-- Provided data follows --

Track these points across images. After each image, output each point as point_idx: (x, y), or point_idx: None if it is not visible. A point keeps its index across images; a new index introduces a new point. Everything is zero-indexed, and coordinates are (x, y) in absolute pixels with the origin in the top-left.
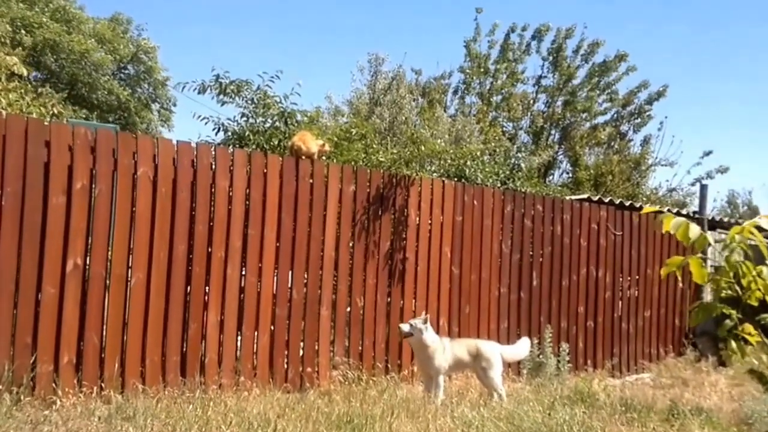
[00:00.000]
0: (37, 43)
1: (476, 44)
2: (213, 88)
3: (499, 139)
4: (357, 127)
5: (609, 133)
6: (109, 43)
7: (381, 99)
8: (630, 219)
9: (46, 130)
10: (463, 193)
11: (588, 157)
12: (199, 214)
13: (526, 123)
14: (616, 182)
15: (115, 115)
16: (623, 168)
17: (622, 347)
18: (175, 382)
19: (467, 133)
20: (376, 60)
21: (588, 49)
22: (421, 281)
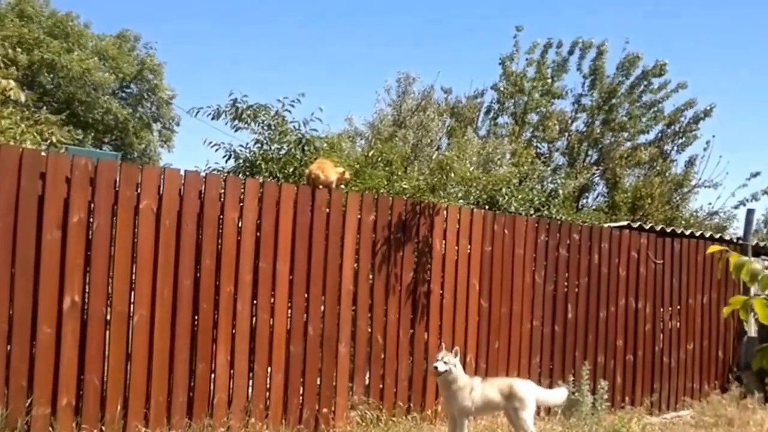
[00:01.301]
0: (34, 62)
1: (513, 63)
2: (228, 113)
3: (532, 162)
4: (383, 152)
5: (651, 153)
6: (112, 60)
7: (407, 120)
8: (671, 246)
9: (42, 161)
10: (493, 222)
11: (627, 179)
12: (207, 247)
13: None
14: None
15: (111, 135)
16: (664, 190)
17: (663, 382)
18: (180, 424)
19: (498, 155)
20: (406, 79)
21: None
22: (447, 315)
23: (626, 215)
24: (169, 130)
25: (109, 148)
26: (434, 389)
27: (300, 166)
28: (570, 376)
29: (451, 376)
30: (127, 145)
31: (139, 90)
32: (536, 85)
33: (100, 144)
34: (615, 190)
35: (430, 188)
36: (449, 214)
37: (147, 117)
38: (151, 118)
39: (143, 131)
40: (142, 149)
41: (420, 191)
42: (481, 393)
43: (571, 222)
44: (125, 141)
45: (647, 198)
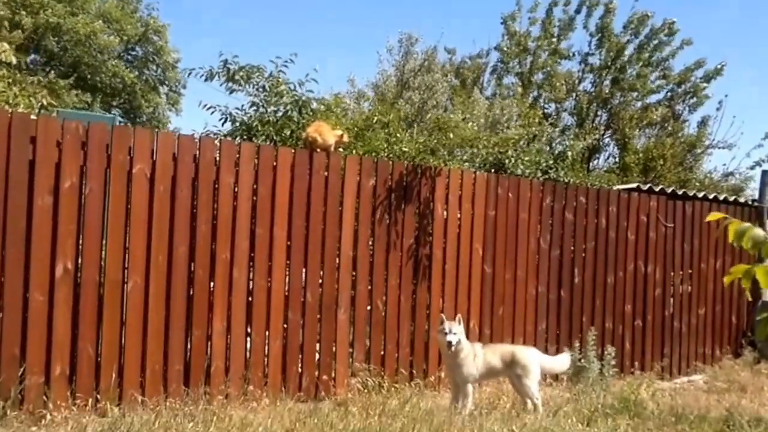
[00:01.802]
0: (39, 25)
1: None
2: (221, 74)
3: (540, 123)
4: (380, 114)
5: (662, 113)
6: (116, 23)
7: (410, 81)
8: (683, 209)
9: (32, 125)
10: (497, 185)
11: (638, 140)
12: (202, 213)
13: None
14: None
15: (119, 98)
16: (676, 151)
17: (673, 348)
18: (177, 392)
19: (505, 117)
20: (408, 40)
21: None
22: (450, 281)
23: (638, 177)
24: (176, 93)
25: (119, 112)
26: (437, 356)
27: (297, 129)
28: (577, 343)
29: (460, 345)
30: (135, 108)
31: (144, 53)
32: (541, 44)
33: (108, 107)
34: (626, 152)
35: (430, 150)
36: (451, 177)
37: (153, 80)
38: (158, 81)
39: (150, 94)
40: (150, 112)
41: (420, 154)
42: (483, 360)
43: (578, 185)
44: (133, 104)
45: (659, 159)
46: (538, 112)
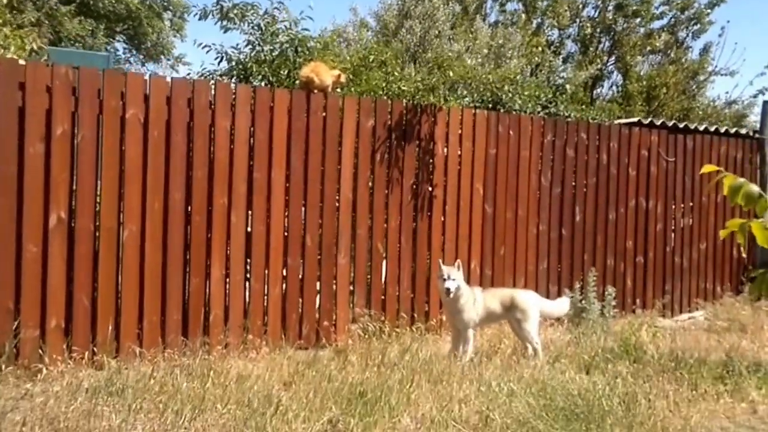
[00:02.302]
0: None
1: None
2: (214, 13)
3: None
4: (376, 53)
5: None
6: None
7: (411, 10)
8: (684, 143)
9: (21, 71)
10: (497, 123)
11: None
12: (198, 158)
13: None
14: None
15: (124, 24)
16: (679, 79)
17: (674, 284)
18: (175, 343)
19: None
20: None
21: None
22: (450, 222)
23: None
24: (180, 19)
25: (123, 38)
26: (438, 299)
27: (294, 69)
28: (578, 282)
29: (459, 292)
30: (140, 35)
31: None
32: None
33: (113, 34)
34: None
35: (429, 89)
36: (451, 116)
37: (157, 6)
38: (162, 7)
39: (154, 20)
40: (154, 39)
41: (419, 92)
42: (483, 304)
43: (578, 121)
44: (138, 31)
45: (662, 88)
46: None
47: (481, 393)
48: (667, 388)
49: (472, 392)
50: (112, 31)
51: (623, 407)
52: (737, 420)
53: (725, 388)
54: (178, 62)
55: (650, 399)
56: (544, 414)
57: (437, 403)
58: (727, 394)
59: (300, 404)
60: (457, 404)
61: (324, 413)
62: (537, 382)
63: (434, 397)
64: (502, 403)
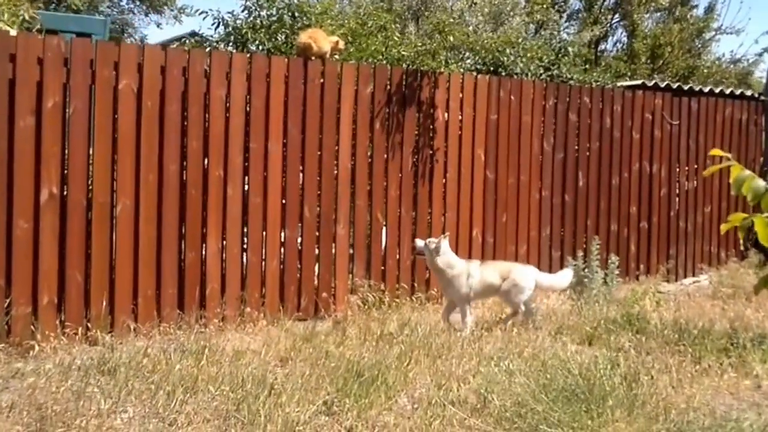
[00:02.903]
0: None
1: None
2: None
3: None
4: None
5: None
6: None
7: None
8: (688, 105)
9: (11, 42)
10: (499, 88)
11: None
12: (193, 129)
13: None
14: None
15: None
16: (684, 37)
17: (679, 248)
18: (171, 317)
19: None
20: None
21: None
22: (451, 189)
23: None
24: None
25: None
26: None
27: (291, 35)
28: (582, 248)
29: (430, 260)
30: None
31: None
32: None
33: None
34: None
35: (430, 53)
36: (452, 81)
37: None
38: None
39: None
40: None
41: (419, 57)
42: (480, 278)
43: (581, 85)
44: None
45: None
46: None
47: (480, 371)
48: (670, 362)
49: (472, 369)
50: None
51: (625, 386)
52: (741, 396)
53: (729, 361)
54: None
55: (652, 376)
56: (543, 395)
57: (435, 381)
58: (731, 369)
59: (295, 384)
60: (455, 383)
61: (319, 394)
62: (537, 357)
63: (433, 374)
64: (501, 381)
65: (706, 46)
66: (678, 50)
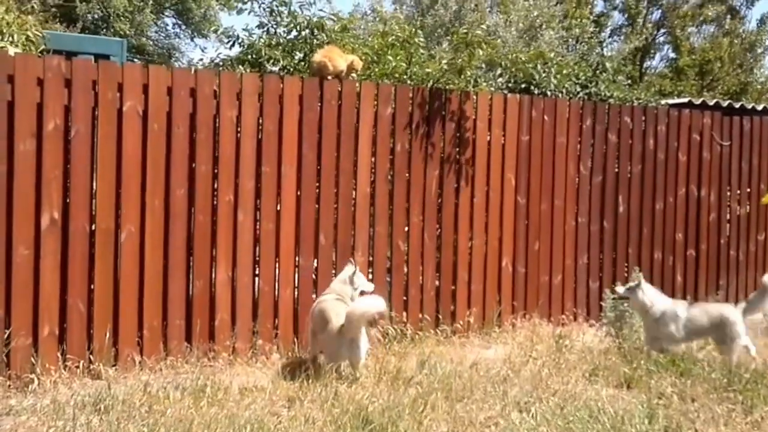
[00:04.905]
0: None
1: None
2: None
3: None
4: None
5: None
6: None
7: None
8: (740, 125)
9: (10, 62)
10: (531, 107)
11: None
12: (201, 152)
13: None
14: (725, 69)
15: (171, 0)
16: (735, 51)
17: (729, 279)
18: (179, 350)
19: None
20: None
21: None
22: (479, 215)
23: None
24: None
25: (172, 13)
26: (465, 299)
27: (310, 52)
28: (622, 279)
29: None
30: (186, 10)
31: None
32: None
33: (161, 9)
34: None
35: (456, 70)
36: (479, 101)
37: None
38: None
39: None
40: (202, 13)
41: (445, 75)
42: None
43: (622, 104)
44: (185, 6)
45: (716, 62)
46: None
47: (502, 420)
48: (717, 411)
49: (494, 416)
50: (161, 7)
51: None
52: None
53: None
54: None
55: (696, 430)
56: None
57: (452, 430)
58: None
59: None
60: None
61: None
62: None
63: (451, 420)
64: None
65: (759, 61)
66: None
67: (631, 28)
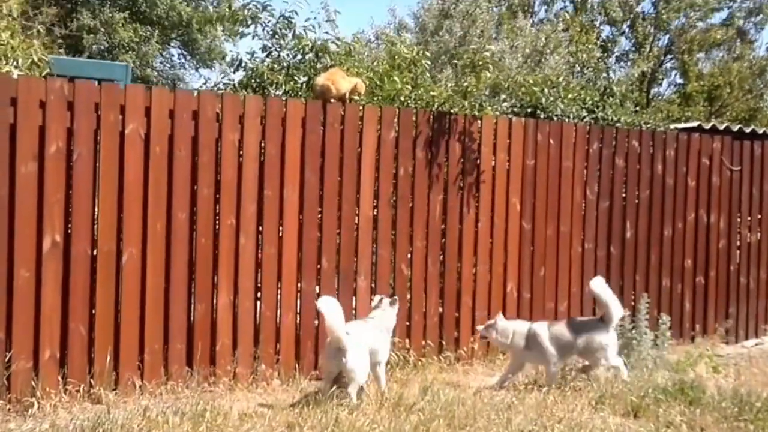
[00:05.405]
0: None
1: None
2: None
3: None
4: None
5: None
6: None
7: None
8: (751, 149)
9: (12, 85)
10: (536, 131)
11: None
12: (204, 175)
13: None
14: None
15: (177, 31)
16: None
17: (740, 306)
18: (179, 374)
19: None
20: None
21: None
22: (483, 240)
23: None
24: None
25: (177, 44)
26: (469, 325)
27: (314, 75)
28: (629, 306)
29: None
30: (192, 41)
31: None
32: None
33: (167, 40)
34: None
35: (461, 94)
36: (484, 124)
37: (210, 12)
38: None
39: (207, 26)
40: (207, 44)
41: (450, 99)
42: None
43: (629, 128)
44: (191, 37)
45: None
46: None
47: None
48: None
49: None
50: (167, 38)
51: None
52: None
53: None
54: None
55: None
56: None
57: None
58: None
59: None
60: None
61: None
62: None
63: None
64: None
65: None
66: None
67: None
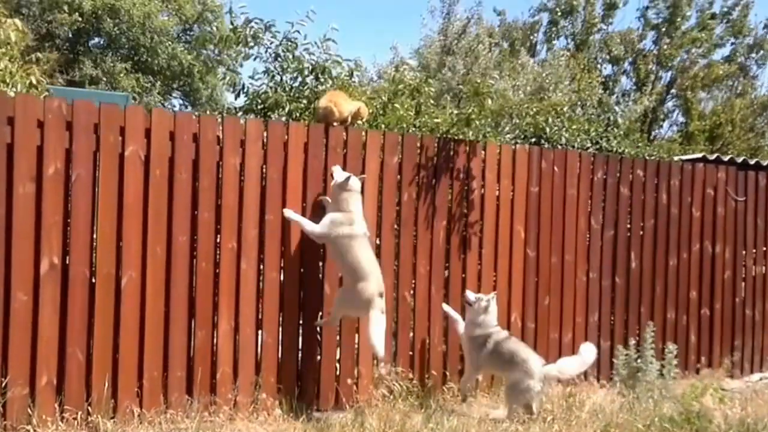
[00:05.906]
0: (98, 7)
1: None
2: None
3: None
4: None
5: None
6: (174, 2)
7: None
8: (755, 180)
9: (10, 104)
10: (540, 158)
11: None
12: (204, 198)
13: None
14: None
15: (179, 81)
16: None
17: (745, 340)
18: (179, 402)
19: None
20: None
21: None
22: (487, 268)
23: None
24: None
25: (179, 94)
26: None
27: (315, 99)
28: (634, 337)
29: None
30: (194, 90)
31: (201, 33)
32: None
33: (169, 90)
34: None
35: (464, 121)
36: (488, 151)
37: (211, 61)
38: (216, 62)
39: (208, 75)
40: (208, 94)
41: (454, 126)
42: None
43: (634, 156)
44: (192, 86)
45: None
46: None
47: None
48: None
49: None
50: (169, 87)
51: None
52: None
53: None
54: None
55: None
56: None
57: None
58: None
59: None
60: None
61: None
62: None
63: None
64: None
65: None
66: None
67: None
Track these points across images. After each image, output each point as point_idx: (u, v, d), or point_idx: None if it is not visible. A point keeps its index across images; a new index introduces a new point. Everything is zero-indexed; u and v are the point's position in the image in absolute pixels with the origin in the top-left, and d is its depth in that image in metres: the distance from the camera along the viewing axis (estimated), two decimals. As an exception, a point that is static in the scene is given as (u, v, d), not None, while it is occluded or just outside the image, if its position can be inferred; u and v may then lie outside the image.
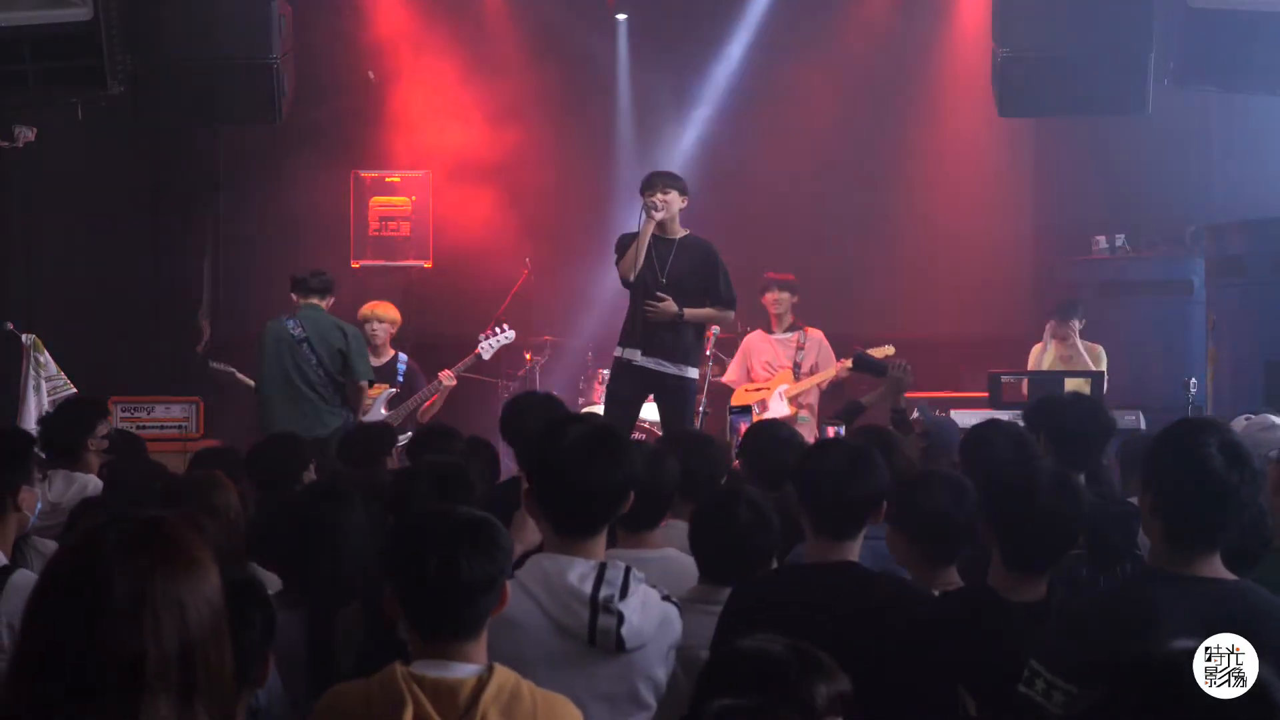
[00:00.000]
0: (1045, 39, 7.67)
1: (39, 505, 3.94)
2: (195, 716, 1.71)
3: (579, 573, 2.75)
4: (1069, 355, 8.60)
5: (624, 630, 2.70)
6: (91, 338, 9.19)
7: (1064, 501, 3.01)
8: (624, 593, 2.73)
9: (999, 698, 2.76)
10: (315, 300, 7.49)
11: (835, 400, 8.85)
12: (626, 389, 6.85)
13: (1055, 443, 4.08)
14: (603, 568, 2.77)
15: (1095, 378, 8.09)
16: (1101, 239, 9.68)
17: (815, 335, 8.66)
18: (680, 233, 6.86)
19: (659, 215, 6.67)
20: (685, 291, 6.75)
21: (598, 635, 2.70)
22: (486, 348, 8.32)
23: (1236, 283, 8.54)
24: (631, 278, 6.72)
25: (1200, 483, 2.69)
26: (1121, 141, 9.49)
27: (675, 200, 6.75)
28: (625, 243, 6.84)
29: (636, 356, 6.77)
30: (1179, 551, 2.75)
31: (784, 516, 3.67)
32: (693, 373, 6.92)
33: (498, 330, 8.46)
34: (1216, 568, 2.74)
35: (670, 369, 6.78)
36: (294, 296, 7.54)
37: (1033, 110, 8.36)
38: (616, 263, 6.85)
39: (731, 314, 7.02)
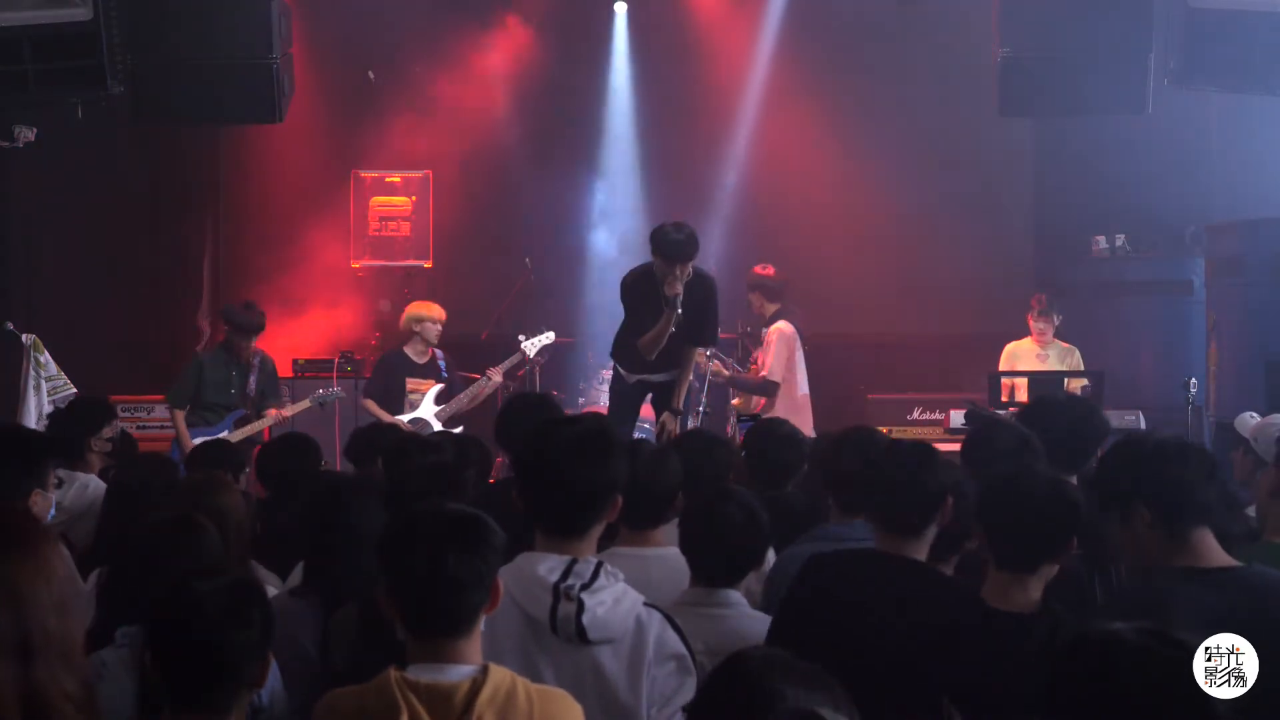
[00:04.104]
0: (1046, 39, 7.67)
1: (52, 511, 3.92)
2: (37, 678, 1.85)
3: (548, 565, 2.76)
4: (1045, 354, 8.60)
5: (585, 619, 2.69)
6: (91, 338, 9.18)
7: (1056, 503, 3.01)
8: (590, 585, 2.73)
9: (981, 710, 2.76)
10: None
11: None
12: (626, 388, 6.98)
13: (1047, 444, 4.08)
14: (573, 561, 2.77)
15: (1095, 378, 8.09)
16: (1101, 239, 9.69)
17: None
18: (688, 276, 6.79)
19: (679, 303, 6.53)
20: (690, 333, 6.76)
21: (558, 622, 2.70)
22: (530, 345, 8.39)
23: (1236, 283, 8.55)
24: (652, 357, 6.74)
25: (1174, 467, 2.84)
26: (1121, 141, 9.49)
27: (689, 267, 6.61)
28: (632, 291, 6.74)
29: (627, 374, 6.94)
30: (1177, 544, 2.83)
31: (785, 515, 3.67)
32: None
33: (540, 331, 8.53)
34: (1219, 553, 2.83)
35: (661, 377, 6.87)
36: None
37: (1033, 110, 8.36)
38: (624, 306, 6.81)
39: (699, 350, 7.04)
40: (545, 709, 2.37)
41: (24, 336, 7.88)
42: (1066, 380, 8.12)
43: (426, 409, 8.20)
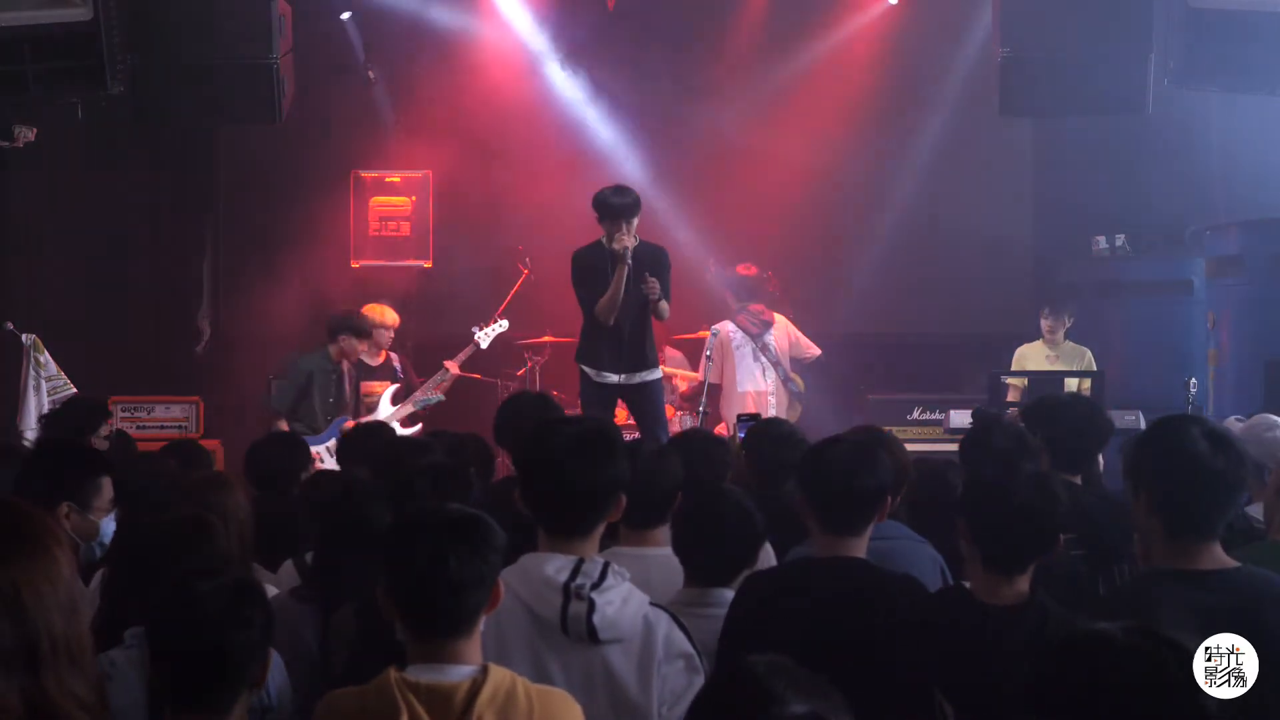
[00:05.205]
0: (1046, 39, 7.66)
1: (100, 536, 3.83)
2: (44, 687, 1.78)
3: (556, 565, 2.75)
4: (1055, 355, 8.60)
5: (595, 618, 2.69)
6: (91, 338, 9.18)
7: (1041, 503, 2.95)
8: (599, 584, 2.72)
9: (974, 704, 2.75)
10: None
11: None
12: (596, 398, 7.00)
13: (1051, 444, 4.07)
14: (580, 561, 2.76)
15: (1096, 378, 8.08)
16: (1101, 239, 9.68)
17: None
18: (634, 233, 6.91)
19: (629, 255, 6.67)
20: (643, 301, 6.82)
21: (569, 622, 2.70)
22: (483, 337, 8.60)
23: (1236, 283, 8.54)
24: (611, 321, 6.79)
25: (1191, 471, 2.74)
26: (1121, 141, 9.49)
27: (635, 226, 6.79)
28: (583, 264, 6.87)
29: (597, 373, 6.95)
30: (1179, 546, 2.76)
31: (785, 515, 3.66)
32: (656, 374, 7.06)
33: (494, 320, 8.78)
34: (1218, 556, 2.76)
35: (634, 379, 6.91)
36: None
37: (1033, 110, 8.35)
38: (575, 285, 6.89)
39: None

-- Provided data concluded --

- **About this exercise**
Retype each line of the data exactly, beginning with the first; include the line containing "1: (476, 44)" and stop there, skipping every picture.

- **Task solution**
Track these points across images. After each image, output each point as point_idx: (x, y), or point_idx: None if it is not visible. A point keeps its index across images; a new index introduces a new point. Everything is zero-indexed, and coordinates are (x, y) in absolute pixels with the origin in the top-left.
[00:00.000]
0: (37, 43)
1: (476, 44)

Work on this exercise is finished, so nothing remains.